Required action: From the records below, transcribe only the lines running from the one with "X59920Y-52440D02*" through the one with "X64820Y-42600D02*". Keep both of those end lines.

Study material:

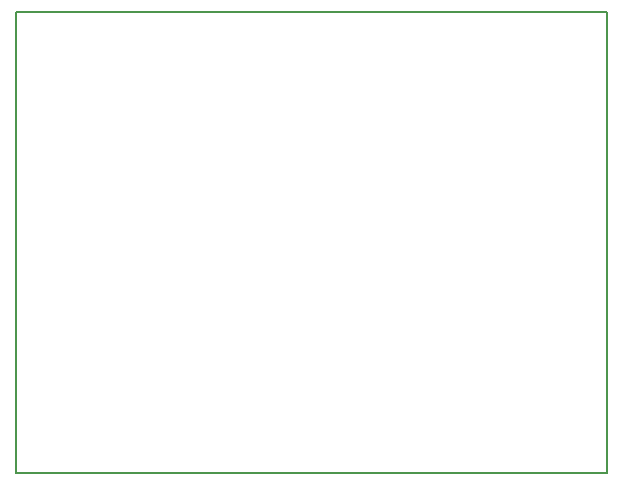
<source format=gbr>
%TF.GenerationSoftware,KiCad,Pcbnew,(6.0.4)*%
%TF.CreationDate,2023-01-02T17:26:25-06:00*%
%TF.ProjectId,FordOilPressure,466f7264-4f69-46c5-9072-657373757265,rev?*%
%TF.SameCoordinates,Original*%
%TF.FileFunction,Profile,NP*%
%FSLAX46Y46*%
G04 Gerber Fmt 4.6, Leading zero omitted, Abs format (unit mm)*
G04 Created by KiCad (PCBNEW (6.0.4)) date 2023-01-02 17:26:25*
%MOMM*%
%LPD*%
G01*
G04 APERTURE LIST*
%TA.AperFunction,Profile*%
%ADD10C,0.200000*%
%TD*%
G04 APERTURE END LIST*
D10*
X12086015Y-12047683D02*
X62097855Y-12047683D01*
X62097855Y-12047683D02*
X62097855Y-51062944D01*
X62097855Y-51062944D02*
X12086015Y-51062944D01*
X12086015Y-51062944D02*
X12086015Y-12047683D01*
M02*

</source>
---
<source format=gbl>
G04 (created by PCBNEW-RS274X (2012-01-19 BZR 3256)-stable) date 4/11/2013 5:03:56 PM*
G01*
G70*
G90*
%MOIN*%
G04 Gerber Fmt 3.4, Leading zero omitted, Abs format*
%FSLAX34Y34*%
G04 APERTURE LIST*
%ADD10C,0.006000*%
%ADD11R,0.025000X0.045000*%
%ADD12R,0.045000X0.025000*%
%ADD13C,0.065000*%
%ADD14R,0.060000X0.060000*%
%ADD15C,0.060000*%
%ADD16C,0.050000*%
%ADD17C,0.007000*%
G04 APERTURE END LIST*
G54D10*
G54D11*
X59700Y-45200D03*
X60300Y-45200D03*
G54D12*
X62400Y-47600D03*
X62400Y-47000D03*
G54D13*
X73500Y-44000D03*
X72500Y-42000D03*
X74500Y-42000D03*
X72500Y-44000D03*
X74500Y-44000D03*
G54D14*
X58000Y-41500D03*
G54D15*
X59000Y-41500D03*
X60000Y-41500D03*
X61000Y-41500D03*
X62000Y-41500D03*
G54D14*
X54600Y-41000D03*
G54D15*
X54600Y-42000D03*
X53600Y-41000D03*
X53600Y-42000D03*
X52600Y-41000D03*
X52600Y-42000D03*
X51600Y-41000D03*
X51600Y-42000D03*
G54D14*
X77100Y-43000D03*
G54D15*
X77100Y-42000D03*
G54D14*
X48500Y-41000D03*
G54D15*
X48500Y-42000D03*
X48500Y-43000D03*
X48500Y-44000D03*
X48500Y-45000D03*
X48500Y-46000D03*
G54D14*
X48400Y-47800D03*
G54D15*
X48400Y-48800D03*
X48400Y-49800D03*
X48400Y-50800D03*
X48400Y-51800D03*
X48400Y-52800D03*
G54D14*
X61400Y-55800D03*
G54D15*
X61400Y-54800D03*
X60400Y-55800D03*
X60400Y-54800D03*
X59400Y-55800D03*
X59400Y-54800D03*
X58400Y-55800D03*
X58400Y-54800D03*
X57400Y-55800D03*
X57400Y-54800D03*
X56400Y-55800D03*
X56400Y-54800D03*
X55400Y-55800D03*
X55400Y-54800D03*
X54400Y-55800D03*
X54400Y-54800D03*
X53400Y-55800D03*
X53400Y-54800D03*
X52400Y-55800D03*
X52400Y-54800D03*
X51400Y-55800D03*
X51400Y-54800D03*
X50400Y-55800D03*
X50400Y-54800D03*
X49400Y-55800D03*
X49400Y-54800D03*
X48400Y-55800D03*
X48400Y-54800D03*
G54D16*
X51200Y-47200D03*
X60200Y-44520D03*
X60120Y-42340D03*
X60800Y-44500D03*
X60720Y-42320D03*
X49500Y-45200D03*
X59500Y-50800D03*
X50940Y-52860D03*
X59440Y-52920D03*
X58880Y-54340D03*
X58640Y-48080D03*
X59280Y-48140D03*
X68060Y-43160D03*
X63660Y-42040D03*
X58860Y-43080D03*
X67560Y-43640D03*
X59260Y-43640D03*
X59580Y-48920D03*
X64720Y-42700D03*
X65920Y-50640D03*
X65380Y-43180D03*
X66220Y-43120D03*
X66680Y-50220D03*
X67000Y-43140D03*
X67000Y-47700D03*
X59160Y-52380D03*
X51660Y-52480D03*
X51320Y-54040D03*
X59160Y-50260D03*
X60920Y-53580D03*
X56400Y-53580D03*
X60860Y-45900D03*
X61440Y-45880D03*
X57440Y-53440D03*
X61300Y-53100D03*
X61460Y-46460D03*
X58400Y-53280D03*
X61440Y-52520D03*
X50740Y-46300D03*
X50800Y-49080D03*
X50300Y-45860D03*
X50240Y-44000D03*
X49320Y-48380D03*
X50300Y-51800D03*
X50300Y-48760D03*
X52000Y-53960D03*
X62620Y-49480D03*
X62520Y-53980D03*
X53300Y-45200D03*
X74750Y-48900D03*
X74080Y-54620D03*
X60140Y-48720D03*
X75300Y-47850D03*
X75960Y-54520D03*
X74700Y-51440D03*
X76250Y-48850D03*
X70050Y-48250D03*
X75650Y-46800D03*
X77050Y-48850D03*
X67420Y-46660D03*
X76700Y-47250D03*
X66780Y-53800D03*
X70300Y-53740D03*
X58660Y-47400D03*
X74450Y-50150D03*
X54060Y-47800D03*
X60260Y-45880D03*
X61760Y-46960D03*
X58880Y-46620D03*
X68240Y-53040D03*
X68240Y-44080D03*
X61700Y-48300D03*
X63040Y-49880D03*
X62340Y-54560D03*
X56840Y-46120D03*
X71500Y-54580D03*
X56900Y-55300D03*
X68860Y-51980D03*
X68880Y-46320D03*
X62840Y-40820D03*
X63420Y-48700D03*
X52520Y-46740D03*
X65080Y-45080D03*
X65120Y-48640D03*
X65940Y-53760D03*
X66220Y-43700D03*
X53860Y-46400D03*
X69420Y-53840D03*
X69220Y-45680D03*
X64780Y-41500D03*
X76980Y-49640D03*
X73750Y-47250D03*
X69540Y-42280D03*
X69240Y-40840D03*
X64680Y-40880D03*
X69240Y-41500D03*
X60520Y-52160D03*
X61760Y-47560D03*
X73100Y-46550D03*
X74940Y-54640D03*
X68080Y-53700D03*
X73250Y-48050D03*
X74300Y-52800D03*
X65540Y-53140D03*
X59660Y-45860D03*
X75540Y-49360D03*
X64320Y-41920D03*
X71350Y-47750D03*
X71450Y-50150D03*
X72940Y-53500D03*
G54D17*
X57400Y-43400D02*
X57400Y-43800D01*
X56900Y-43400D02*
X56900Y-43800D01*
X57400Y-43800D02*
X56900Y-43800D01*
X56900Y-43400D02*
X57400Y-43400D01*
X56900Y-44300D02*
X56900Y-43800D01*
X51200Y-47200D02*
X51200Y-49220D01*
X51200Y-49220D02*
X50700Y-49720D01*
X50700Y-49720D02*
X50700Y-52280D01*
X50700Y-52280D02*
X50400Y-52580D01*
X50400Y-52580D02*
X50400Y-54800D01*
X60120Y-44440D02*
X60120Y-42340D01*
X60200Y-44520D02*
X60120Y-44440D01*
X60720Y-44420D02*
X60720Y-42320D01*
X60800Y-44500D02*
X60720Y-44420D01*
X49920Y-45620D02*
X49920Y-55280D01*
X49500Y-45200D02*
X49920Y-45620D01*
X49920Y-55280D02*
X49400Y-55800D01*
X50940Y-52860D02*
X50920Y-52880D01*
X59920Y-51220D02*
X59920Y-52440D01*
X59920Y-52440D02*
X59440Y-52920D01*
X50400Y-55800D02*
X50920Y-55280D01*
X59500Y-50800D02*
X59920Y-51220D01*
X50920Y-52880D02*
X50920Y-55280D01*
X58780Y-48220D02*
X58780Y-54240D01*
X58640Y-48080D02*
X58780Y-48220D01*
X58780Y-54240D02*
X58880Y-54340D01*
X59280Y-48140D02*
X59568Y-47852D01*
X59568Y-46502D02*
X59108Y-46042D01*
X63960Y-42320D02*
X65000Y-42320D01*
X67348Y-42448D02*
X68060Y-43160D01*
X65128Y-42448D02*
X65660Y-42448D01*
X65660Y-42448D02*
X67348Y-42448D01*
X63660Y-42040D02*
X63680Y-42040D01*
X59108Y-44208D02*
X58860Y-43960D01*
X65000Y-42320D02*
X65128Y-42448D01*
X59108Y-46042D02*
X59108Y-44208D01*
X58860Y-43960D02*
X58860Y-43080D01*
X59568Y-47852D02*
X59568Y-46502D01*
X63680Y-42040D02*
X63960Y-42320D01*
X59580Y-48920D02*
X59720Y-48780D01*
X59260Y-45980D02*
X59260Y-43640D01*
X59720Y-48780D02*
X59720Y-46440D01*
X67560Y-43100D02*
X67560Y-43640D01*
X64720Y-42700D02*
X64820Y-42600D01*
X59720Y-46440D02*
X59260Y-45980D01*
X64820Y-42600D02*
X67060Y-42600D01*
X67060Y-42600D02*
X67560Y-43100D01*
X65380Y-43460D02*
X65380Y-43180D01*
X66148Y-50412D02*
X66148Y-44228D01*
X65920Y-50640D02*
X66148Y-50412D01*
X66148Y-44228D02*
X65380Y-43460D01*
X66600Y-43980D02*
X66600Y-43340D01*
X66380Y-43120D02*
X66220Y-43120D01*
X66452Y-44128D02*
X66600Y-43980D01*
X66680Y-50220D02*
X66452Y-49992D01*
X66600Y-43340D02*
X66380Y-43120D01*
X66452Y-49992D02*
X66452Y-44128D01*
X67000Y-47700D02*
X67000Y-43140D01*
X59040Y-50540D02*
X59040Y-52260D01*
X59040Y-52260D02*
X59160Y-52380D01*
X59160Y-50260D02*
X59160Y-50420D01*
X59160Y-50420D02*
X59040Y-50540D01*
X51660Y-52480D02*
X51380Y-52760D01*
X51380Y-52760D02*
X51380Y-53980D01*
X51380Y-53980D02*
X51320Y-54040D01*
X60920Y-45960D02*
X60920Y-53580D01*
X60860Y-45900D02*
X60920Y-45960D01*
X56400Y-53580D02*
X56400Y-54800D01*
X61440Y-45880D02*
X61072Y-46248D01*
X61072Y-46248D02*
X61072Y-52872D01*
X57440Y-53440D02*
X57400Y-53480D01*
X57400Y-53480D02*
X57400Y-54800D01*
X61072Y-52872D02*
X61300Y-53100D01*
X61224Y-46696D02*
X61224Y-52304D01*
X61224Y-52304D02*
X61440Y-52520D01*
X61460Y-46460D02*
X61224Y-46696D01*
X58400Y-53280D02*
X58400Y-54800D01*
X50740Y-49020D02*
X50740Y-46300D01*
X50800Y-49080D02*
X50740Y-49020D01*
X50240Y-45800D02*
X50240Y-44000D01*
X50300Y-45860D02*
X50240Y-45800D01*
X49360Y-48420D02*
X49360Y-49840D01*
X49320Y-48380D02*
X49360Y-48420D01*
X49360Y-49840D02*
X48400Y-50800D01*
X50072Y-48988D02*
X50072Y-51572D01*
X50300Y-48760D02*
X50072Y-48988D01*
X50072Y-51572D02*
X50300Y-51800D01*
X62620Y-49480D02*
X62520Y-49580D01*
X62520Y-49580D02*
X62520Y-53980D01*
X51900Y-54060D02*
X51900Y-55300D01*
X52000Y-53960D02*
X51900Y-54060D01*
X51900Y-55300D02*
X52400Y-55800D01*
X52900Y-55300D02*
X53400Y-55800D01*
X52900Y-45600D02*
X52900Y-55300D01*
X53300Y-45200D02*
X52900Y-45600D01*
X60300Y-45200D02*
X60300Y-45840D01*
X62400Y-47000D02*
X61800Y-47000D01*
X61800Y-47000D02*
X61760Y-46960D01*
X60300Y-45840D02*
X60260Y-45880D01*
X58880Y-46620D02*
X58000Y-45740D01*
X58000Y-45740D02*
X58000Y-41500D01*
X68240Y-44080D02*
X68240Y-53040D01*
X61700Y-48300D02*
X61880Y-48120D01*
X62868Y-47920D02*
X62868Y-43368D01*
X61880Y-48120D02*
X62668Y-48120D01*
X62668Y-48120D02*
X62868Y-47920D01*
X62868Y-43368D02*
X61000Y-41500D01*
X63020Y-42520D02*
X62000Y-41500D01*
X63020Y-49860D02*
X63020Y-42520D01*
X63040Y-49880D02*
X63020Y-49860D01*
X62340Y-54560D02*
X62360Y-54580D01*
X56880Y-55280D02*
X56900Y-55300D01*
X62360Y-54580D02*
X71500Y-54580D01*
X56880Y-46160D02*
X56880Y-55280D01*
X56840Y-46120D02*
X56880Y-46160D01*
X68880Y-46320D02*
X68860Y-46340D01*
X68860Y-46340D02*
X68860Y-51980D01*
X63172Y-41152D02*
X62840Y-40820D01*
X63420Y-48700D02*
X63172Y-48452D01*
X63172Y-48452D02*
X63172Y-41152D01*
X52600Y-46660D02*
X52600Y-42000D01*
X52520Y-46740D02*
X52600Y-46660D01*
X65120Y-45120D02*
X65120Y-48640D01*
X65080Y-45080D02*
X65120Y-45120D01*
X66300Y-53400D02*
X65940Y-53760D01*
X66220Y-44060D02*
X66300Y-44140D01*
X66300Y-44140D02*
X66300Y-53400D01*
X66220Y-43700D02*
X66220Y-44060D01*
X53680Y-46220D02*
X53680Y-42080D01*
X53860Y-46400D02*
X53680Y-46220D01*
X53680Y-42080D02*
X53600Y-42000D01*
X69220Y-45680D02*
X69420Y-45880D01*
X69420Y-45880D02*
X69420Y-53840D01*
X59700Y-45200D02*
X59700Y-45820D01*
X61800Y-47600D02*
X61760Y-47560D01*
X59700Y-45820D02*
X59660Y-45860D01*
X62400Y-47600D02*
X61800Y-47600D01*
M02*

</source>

Answer area:
X59920Y-52440D02*
X59440Y-52920D01*
X50400Y-55800D02*
X50920Y-55280D01*
X59500Y-50800D02*
X59920Y-51220D01*
X50920Y-52880D02*
X50920Y-55280D01*
X58780Y-48220D02*
X58780Y-54240D01*
X58640Y-48080D02*
X58780Y-48220D01*
X58780Y-54240D02*
X58880Y-54340D01*
X59280Y-48140D02*
X59568Y-47852D01*
X59568Y-46502D02*
X59108Y-46042D01*
X63960Y-42320D02*
X65000Y-42320D01*
X67348Y-42448D02*
X68060Y-43160D01*
X65128Y-42448D02*
X65660Y-42448D01*
X65660Y-42448D02*
X67348Y-42448D01*
X63660Y-42040D02*
X63680Y-42040D01*
X59108Y-44208D02*
X58860Y-43960D01*
X65000Y-42320D02*
X65128Y-42448D01*
X59108Y-46042D02*
X59108Y-44208D01*
X58860Y-43960D02*
X58860Y-43080D01*
X59568Y-47852D02*
X59568Y-46502D01*
X63680Y-42040D02*
X63960Y-42320D01*
X59580Y-48920D02*
X59720Y-48780D01*
X59260Y-45980D02*
X59260Y-43640D01*
X59720Y-48780D02*
X59720Y-46440D01*
X67560Y-43100D02*
X67560Y-43640D01*
X64720Y-42700D02*
X64820Y-42600D01*
X59720Y-46440D02*
X59260Y-45980D01*
X64820Y-42600D02*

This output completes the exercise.